======== RECORD SET

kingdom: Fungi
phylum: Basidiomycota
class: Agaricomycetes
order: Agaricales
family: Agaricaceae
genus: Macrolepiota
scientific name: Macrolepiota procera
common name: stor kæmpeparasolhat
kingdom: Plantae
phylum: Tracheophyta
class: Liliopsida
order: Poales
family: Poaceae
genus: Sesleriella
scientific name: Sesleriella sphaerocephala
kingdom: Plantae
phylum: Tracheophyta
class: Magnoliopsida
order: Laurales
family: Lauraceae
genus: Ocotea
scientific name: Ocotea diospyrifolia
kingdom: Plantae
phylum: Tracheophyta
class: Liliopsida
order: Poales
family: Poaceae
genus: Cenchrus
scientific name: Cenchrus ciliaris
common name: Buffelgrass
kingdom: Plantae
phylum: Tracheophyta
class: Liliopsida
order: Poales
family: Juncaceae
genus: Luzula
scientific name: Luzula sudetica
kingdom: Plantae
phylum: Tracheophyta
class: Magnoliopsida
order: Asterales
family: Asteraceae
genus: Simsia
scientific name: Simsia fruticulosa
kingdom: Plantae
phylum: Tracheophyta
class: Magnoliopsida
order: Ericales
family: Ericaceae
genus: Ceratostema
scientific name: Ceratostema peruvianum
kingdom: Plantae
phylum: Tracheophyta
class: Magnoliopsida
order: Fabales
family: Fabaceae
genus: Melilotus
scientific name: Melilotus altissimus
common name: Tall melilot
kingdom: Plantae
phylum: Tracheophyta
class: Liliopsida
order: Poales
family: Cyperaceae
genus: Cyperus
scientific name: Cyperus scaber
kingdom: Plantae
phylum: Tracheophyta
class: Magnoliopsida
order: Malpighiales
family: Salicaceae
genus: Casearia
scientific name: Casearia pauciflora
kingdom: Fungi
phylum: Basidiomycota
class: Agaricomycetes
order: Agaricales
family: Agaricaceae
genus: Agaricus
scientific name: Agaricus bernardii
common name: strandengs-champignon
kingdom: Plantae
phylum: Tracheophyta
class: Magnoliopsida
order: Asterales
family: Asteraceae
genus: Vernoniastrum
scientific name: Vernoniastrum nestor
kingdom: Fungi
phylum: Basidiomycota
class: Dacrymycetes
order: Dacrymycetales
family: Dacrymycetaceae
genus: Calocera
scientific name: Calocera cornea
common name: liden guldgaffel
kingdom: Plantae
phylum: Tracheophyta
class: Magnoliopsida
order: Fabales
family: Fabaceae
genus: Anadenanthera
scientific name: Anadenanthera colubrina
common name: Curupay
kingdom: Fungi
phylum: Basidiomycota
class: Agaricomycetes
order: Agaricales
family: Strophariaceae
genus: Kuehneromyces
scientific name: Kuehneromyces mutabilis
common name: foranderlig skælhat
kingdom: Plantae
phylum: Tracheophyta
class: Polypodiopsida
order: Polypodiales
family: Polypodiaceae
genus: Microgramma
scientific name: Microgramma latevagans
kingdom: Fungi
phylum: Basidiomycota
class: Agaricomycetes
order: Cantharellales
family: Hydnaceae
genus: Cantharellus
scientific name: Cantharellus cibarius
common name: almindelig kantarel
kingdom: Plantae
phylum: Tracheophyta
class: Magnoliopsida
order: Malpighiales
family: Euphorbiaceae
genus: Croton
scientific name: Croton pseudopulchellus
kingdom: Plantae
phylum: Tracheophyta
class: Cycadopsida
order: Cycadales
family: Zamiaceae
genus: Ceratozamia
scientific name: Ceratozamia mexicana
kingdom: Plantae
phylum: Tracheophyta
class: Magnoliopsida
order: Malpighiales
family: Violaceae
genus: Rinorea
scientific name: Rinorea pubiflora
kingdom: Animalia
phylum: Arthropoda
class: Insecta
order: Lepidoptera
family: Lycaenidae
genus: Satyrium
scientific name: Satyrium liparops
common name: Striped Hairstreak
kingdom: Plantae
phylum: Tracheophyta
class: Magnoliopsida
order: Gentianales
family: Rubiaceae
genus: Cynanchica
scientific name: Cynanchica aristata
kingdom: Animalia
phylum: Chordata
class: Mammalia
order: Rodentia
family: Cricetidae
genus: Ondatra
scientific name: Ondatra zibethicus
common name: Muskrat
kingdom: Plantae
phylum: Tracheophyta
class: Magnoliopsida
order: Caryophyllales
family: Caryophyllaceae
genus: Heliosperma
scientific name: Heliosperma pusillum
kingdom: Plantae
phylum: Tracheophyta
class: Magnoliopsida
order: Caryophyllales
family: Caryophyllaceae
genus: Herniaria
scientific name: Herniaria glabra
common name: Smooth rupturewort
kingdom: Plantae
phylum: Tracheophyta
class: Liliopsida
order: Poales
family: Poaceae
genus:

================

- [EXERCISE PROMPT]:
Write out every row above, reproducing each line word for word and in the same order.

- [SOLVED EXERCISE]:
kingdom: Fungi
phylum: Basidiomycota
class: Agaricomycetes
order: Agaricales
family: Agaricaceae
genus: Macrolepiota
scientific name: Macrolepiota procera
common name: stor kæmpeparasolhat
kingdom: Plantae
phylum: Tracheophyta
class: Liliopsida
order: Poales
family: Poaceae
genus: Sesleriella
scientific name: Sesleriella sphaerocephala
kingdom: Plantae
phylum: Tracheophyta
class: Magnoliopsida
order: Laurales
family: Lauraceae
genus: Ocotea
scientific name: Ocotea diospyrifolia
kingdom: Plantae
phylum: Tracheophyta
class: Liliopsida
order: Poales
family: Poaceae
genus: Cenchrus
scientific name: Cenchrus ciliaris
common name: Buffelgrass
kingdom: Plantae
phylum: Tracheophyta
class: Liliopsida
order: Poales
family: Juncaceae
genus: Luzula
scientific name: Luzula sudetica
kingdom: Plantae
phylum: Tracheophyta
class: Magnoliopsida
order: Asterales
family: Asteraceae
genus: Simsia
scientific name: Simsia fruticulosa
kingdom: Plantae
phylum: Tracheophyta
class: Magnoliopsida
order: Ericales
family: Ericaceae
genus: Ceratostema
scientific name: Ceratostema peruvianum
kingdom: Plantae
phylum: Tracheophyta
class: Magnoliopsida
order: Fabales
family: Fabaceae
genus: Melilotus
scientific name: Melilotus altissimus
common name: Tall melilot
kingdom: Plantae
phylum: Tracheophyta
class: Liliopsida
order: Poales
family: Cyperaceae
genus: Cyperus
scientific name: Cyperus scaber
kingdom: Plantae
phylum: Tracheophyta
class: Magnoliopsida
order: Malpighiales
family: Salicaceae
genus: Casearia
scientific name: Casearia pauciflora
kingdom: Fungi
phylum: Basidiomycota
class: Agaricomycetes
order: Agaricales
family: Agaricaceae
genus: Agaricus
scientific name: Agaricus bernardii
common name: strandengs-champignon
kingdom: Plantae
phylum: Tracheophyta
class: Magnoliopsida
order: Asterales
family: Asteraceae
genus: Vernoniastrum
scientific name: Vernoniastrum nestor
kingdom: Fungi
phylum: Basidiomycota
class: Dacrymycetes
order: Dacrymycetales
family: Dacrymycetaceae
genus: Calocera
scientific name: Calocera cornea
common name: liden guldgaffel
kingdom: Plantae
phylum: Tracheophyta
class: Magnoliopsida
order: Fabales
family: Fabaceae
genus: Anadenanthera
scientific name: Anadenanthera colubrina
common name: Curupay
kingdom: Fungi
phylum: Basidiomycota
class: Agaricomycetes
order: Agaricales
family: Strophariaceae
genus: Kuehneromyces
scientific name: Kuehneromyces mutabilis
common name: foranderlig skælhat
kingdom: Plantae
phylum: Tracheophyta
class: Polypodiopsida
order: Polypodiales
family: Polypodiaceae
genus: Microgramma
scientific name: Microgramma latevagans
kingdom: Fungi
phylum: Basidiomycota
class: Agaricomycetes
order: Cantharellales
family: Hydnaceae
genus: Cantharellus
scientific name: Cantharellus cibarius
common name: almindelig kantarel
kingdom: Plantae
phylum: Tracheophyta
class: Magnoliopsida
order: Malpighiales
family: Euphorbiaceae
genus: Croton
scientific name: Croton pseudopulchellus
kingdom: Plantae
phylum: Tracheophyta
class: Cycadopsida
order: Cycadales
family: Zamiaceae
genus: Ceratozamia
scientific name: Ceratozamia mexicana
kingdom: Plantae
phylum: Tracheophyta
class: Magnoliopsida
order: Malpighiales
family: Violaceae
genus: Rinorea
scientific name: Rinorea pubiflora
kingdom: Animalia
phylum: Arthropoda
class: Insecta
order: Lepidoptera
family: Lycaenidae
genus: Satyrium
scientific name: Satyrium liparops
common name: Striped Hairstreak
kingdom: Plantae
phylum: Tracheophyta
class: Magnoliopsida
order: Gentianales
family: Rubiaceae
genus: Cynanchica
scientific name: Cynanchica aristata
kingdom: Animalia
phylum: Chordata
class: Mammalia
order: Rodentia
family: Cricetidae
genus: Ondatra
scientific name: Ondatra zibethicus
common name: Muskrat
kingdom: Plantae
phylum: Tracheophyta
class: Magnoliopsida
order: Caryophyllales
family: Caryophyllaceae
genus: Heliosperma
scientific name: Heliosperma pusillum
kingdom: Plantae
phylum: Tracheophyta
class: Magnoliopsida
order: Caryophyllales
family: Caryophyllaceae
genus: Herniaria
scientific name: Herniaria glabra
common name: Smooth rupturewort
kingdom: Plantae
phylum: Tracheophyta
class: Liliopsida
order: Poales
family: Poaceae
genus:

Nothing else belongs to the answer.